A critical examination of my hypothetical only confirms my point that under the majority's separate element/alternative means method, such a claimant would fail and abandoned by the discrimination statute that is supposed to be "remedial and humanitarian" and "generously construed . . . to afford claimant hearings on the merits and to prevent the loss of valuable rights." Puchert v. Agsalud, 67 Haw. at 36-37, 677 P.2d at 458 (citations omitted).

In sum, the majority's "separate element/alternative means" approach directly contradicts the "remedial and humanitarian nature" of the employment discrimination statutes, which should be "generously construed . . . to afford claimants hearings on the merits and to prevent the loss of valuable rights." Id.

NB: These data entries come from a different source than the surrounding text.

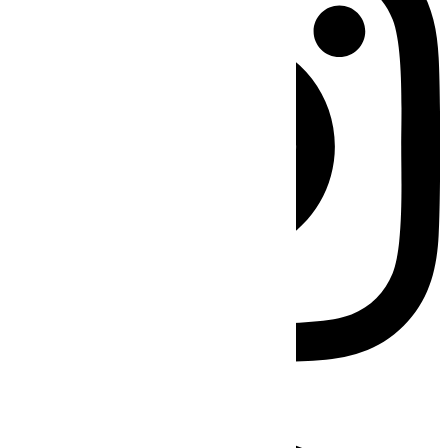
Facebook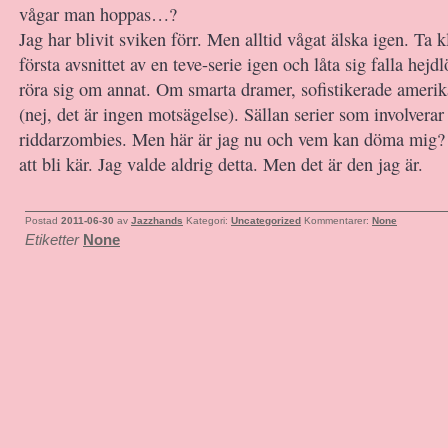
vågar man hoppas…?
Jag har blivit sviken förr. Men alltid vågat älska igen. Ta k
första avsnittet av en teve-serie igen och låta sig falla hejd
röra sig om annat. Om smarta dramer, sofistikerade ameri
(nej, det är ingen motsägelse). Sällan serier som involvera
riddarzombies. Men här är jag nu och vem kan döma mig? A
att bli kär. Jag valde aldrig detta. Men det är den jag är.
Postad
2011-06-30
av
Jazzhands
Kategori:
Uncategorized
Kommentarer:
None
Etiketter
None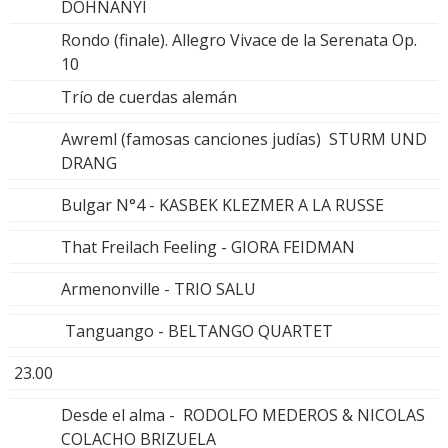
DOHNANYI
Rondo (finale). Allegro Vivace de la Serenata Op.
10
Trío de cuerdas alemán
Awreml (famosas canciones judías) STURM UND
DRANG
Bulgar N°4 - KASBEK KLEZMER A LA RUSSE
That Freilach Feeling - GIORA FEIDMAN
Armenonville - TRIO SALU
Tanguango - BELTANGO QUARTET
23.00
Desde el alma - RODOLFO MEDEROS & NICOLAS
COLACHO BRIZUELA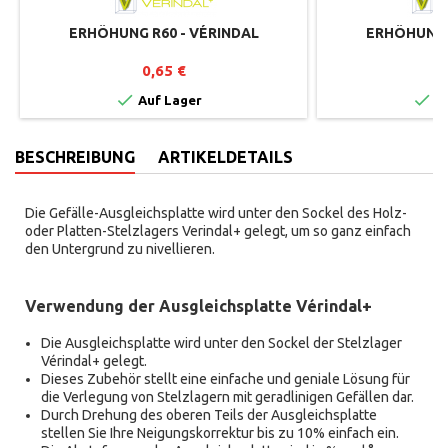
ERHÖHUNG R60 - VÉRINDAL
ERHÖHUNG 
0,65 €
0


Auf Lager
Au
BESCHREIBUNG
ARTIKELDETAILS
Die Gefälle-Ausgleichsplatte wird unter den Sockel des Holz-
oder Platten-Stelzlagers Verindal+ gelegt, um so ganz einfach
den Untergrund zu nivellieren.
Verwendung der Ausgleichsplatte Vérindal+
Die Ausgleichsplatte wird unter den Sockel der Stelzlager
Vérindal+ gelegt.
Dieses Zubehör stellt eine einfache und geniale Lösung für
die Verlegung von Stelzlagern mit geradlinigen Gefällen dar.
Durch Drehung des oberen Teils der Ausgleichsplatte
stellen Sie Ihre Neigungskorrektur bis zu 10% einfach ein.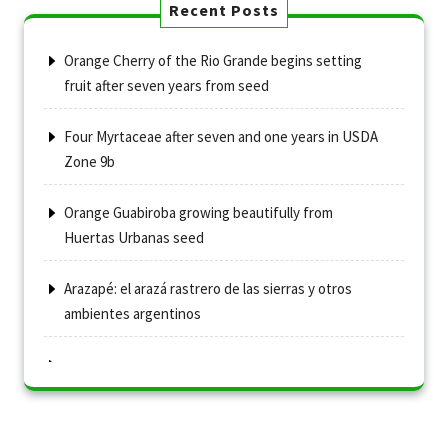
Recent Posts
Orange Cherry of the Rio Grande begins setting
fruit after seven years from seed
Four Myrtaceae after seven and one years in USDA
Zone 9b
Orange Guabiroba growing beautifully from
Huertas Urbanas seed
Arazapé: el arazá rastrero de las sierras y otros
ambientes argentinos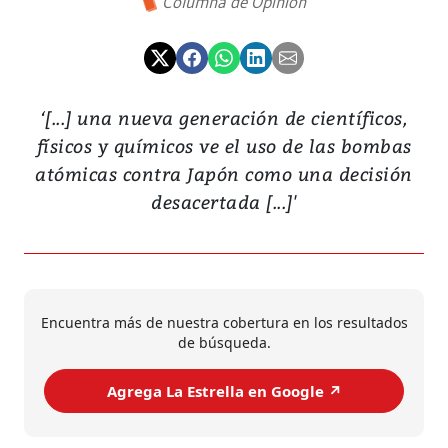
Columna de Opinión
‘[...] una nueva generación de científicos,
físicos y químicos ve el uso de las bombas
atómicas contra Japón como una decisión
desacertada [...]'
Encuentra más de nuestra cobertura en los resultados
de búsqueda.
Agrega La Estrella en Google ↗️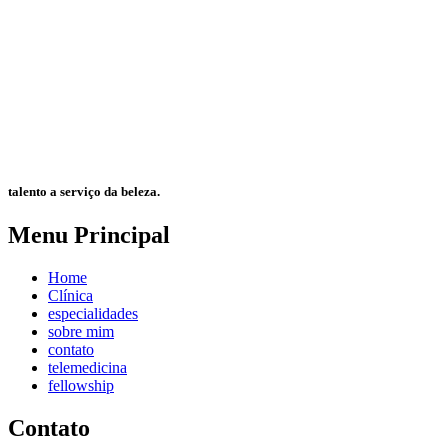
talento a serviço da beleza.
Menu Principal
Home
Clínica
especialidades
sobre mim
contato
telemedicina
fellowship
Contato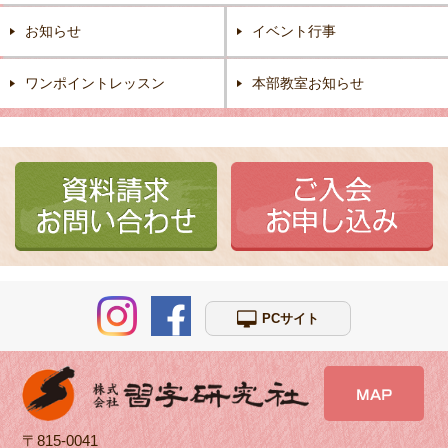
お知らせ
イベント行事
ワンポイントレッスン
本部教室お知らせ
PCサイト
〒815-0041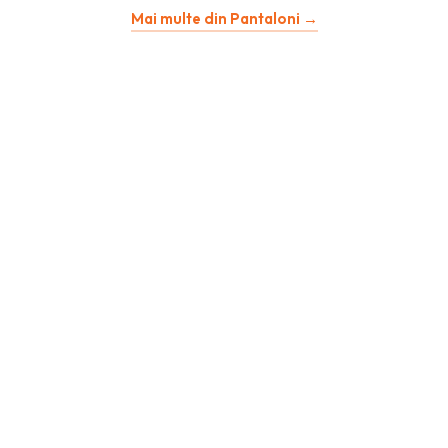
Mai multe din Pantaloni →
a
este:
fost:
167,26 lei.
334,53 lei.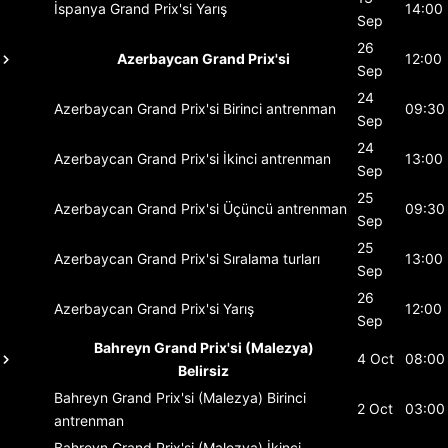
İspanya Grand Prix'si
Yarış
14:00
Sep
26
Azerbaycan Grand Prix'si
12:00
Sep
24
Azerbaycan Grand Prix'si
Birinci antrenman
09:30
Sep
24
Azerbaycan Grand Prix'si
İkinci antrenman
13:00
Sep
25
Azerbaycan Grand Prix'si
Üçüncü antrenman
09:30
Sep
25
Azerbaycan Grand Prix'si
Sıralama turları
13:00
Sep
26
Azerbaycan Grand Prix'si
Yarış
12:00
Sep
Bahreyn Grand Prix'si (Malezya)
4 Oct
08:00
Belirsiz
Bahreyn Grand Prix'si (Malezya)
Birinci
2 Oct
03:00
antrenman
Bahreyn Grand Prix'si (Malezya)
İkinci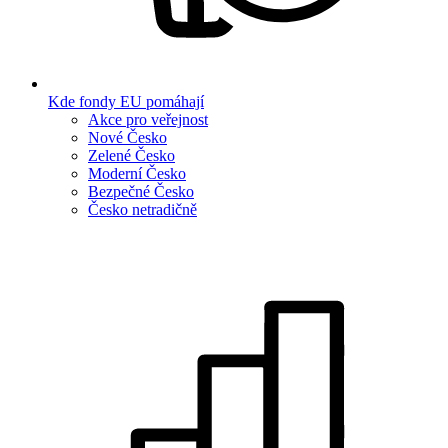
Kde fondy EU pomáhají
Akce pro veřejnost
Nové Česko
Zelené Česko
Moderní Česko
Bezpečné Česko
Česko netradičně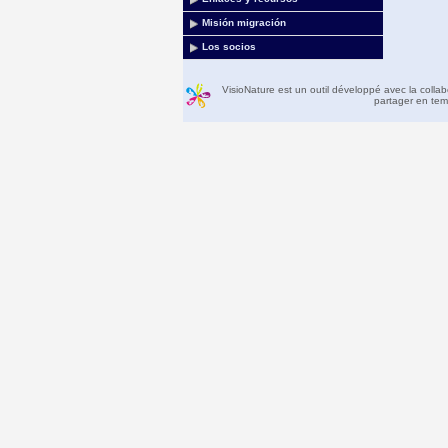
Misión migración
Los socios
VisioNature est un outil développé avec la colla
partager en temp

Additionally, the "totality of the circumstances" approach is more flexible and better captures the actual analysis undertaken by courts. Not every observation and evaluation by the court can always be classified simply as either (a) or (b), as required by the "separate element/alternative means" method. The "totality of the circumstances" approach, in contrast, acknowledges the reality of the often complex balancing and weighing of multiple factors in examining the totality of the circumstances. Indeed, the factors to be considered, such as (a) and (b), may be interrelated and difficult to evaluate in isolation. (2) In an attempt to address the reality that conduct made illegal by sexual harassment law frequently defies easy categorization and classification such as (a) and (b), the majority argues that "[its] approach is consistent with the 'totality of the circumstances' approach." Majority at 34 n.13. But such application of the "totality of the circumstances" language from statute and case law defeats the language's very purpose. The majority's requirement is premised on the court's ability to separate (a) and (b), and reify each from the "totality of the circumstances" in a highly hypothetical vacuum.

IV.

In this case, the trial court's jury instruction properly stated that sexual harassment was conduct "sufficiently severe or pervasive that it had the purpose or effect of altering the conditions of Plaintiff's employment and creating an intimidating, hostile, abusive, or offensive working environment." Moreover, it correctly added that, "in determining whether an environment is hostile or abusive, you must consider all of the circumstances[, including] whether [the conduct] unreasonably interferes with Plaintiff's work performance." (Emphasis added.) Accordingly, I would hold that such instruction -- consistent with the "totality of the circumstances" analysis -- was a proper statement of the law.
 

1.     In fact, an analysis of the phrase "unreasonably interferes with work performance" reveals that it is properly characterized as a factor in deciding whether conduct "alters the conditions of employment and creates an abusive working environment." To determine what is "unreasonable," the court must examine the interference in conjunction with the severity and frequency of the conduct----the same examination in deciding whether the conduct "alters the conditions of employment and creates an abusive working environment." See Faragher v. City of Boca Raton, 524 U.S. 775, 787-88 (1998).

2.     Of course, one factor may be so well-established that it would demonstrate, in examining the totality of the circumstances, that the conduct was sufficiently "severe or pervasive" to qualify as a HESH claim.